This record breaking production written by Agatha Christie is world famous for being the longest running show of any kind in the history of British theatre - with over 25,000 performances; but why has it reminded so popular?


I was very excited to finally see this abiding British classic, firstly because I love Agatha Christie’s writing and secondly because it has been around for such a long time. This is the second part of the 60th anniversary tour, the first time it has been performed professional in the UK, outside of London, since its premier at the Theatre Royal Nottingham in October 1952. I was not disappointed and the Regent Theatre was a fantastic venue in which to see it.


 The play opens in the newly opened Monkswell Manor Guest House run by the recently married Mollie and Giles Ralston. As their first guests arrive in the midst of snow storm there is news of a murder. As they are cut off by the snow they discover, to their horror, that two more murders are expected and the murderer is amongst them! Will this Mousetrap catch its victims? Who has set the trap? Will the audience work it all out before the end?

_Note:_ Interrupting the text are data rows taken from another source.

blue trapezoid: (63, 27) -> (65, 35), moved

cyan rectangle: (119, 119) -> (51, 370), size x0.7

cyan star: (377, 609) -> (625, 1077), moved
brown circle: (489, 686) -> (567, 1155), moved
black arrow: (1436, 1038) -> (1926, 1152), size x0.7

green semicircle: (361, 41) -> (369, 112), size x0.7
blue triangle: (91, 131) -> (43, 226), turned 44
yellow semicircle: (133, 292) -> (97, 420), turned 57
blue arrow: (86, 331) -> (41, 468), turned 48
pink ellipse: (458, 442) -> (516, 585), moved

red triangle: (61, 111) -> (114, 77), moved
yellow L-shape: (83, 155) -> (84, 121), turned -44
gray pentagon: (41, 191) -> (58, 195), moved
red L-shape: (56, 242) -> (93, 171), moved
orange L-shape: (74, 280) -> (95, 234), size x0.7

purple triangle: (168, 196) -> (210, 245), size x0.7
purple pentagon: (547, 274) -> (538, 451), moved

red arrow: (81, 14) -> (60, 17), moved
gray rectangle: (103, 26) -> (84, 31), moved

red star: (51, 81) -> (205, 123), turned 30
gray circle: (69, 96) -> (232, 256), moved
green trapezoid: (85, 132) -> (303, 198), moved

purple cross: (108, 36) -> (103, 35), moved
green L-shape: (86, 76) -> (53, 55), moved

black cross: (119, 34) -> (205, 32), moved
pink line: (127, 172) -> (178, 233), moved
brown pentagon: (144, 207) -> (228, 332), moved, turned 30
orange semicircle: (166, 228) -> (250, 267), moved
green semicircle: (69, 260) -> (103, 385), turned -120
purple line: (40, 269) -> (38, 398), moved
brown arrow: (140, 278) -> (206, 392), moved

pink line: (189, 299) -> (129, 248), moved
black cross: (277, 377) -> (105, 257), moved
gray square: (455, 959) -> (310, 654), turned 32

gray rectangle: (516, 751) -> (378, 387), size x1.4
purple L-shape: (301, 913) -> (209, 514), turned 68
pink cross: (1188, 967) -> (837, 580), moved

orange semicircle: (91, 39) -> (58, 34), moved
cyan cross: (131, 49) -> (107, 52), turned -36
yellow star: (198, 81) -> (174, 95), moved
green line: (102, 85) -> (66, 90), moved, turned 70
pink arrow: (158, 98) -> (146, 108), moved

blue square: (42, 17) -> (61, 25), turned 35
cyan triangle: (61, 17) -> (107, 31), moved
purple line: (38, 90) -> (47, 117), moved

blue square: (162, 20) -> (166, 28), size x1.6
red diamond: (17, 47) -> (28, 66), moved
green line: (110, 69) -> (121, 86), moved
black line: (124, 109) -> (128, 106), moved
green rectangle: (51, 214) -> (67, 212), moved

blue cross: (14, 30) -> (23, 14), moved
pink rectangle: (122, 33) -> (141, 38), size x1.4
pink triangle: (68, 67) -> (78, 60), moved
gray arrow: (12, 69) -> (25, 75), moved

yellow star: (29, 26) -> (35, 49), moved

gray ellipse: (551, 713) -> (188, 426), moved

The fantastic ensemble cast play classic murder mystery characters: Louise Jameson as Mrs Boyle, Anna Andresen as Mollie Ralston, Nick Barclay as Giles Ralston, Tony Boneza as Major Metcalf, Lewis Collier as Sargent Trotter, Gregory Cox as Mr Paravicini, Amy Downham as Miss Casewell and Oliver Gully as Christopher Wren. Every performance is well-crafted, balanced and perfect for the period and style of the play under the brilliant direction of Ian Watt-Smith.

The weight of suspicion shifts from one to another throughout the play as each reveals more about themselves, removing the mask of lies and exposing their shameful pasts. I was convinced I knew the murderer by the interval but as the second act began I was completely baffled and remained so right up until the reveal at the end.


Now, I can’t say much more without breaking the confidentiality clause that every audience enters into at the end of the performance - part of why the play has such longevity. I am not going to break that agreement and, in case I give away anything else I am going to give the author, Agatha Cristie, the last word:

“It is the sort of play you can take anyone to. It’s not really frightening. It’s not really horrible. It’s not really a farce, but it has a little bit of all these things and perhaps that satisfies a lot of different people.”


I left completely satisfied and I would recommend you see it as the tour continues until the 30th November.